1 Participatory MCLE Credits
Indigenous Californians serve an important role as stewards of the land and legal trustees. This event will explore those connections in case studies and case law developments. Professor Beth Rose Middleton Manning will discuss her scholarship on the role that indigenous Californians have served as land stewards, with a focus on the indigenous communities in Northern California. Professor David Sandino will discuss case law developments on tribal water rights in California. This event is part of a series of discussions exploring the public trust in California.
CLA Member Price – $55.00
Non-CLA Member Price – $75.00
Law Student – $10.00
Speakers: Elisabeth Rose Middleton Manning and David Sandino
Moderator: Sara Dudley, Dudley
Elisabeth Rose Middleton Manning
Dr. Beth Rose Middleton Manning is a professor of Native American studies at the University of California, Davis. Dr. Manning’s holds a Ph.D in Environmental Science, Policy, and Management from the University of California at Berkeley. Dr. Manning’s research centers on Native environmental policy and Native activism for site protection using conservation tools. Her broader research interests include rural environmental justice, indigenous analysis of climate change and Afro-indigeneity. She is the author of Trust in the Land: New Directions in Tribal Conservation called a which examines new and innovative ideas concerning Native land conservancies, providing advice on land trusts, collaborations, and conservation groups.

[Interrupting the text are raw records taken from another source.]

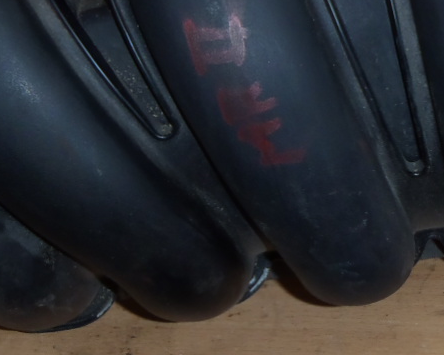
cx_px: 195
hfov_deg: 17.9
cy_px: 11
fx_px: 1406
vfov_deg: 14.2
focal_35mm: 107
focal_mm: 6.83
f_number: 4.6
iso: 100
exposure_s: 1/40
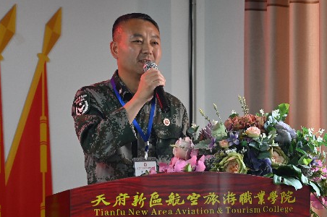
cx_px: 177
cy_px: 119
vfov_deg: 11.0
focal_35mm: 124
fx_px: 1125
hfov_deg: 16.5
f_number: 4
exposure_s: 1/60
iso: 2000
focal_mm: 70
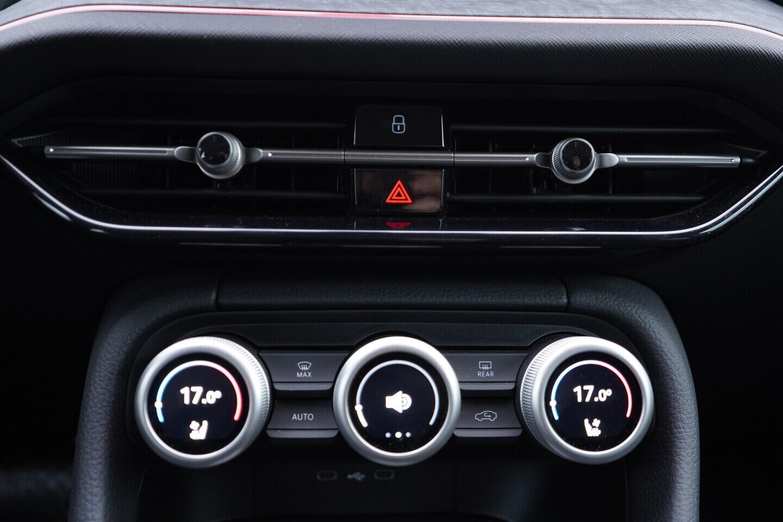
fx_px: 783
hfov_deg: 53.1
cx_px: 392
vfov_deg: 36.9
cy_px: 261
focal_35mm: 36
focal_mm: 24
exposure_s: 1/40
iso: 400
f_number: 2.8
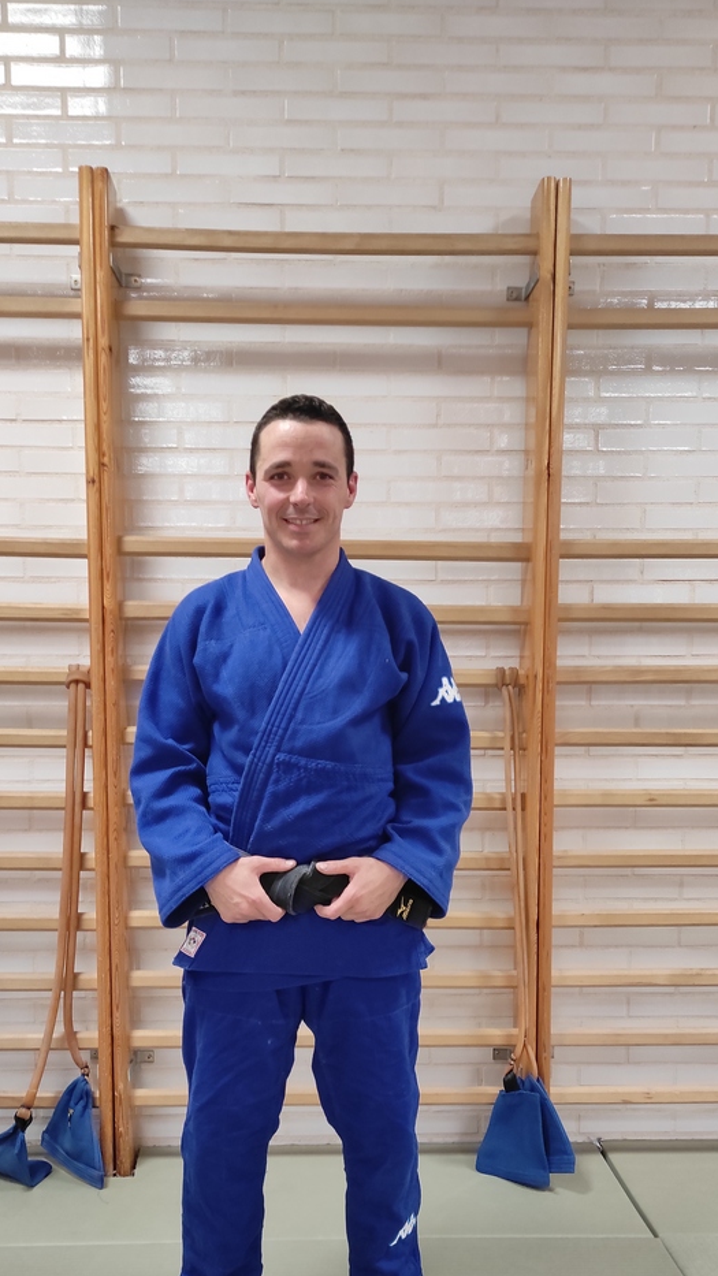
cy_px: 814
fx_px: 1184
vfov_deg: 55.8
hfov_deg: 33.7
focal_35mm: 35
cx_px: 343
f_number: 1.89
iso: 355
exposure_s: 1/33
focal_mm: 5.43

Her second work, Upstream: Trust Lands and Power on the Feather River has been termed a “must read for wilderness advocates.” Upstream documents the significance of the Allotment Era to a long and ongoing history of cultural and community disruption. It also details Indigenous resistance to both hydropower and disruptive conservation efforts. With a focus on northeastern California, this book highlights points of intervention to increase justice for Indigenous peoples in contemporary natural resource policy making. A frequent lecturer, her work has been frequently cited and was recently featured in the West Coast Water Justice podcast.
David Sandino served as Chief Counsel for the California Department of Water Resources under an appointment by Government Arnold Schwarzenegger and currently serves as senior staff counsel. He has worked on Tribal, water, environmental, and energy issues during his thirty-year public service career. Among his duties, he worked on DWR’s AB 52 Tribal consultation policies for new water projects, developed Tribal engagement strategies for reserved groundwater rights, and assisted the Klamath River Compact Commission on issues relating to reserved water rights and the public trust. His academic career has centered on teaching water courses, including at UC Santa Barbara Bren School of Environmental Science and Management, where he teaches Tribal Water Law and Policy, Santa Clara University School of Law, and University of Nevada, Las Vegas, Boyd School of Law. He received a Fulbright Fellowship to teach in Russia, where he taught international environmental law.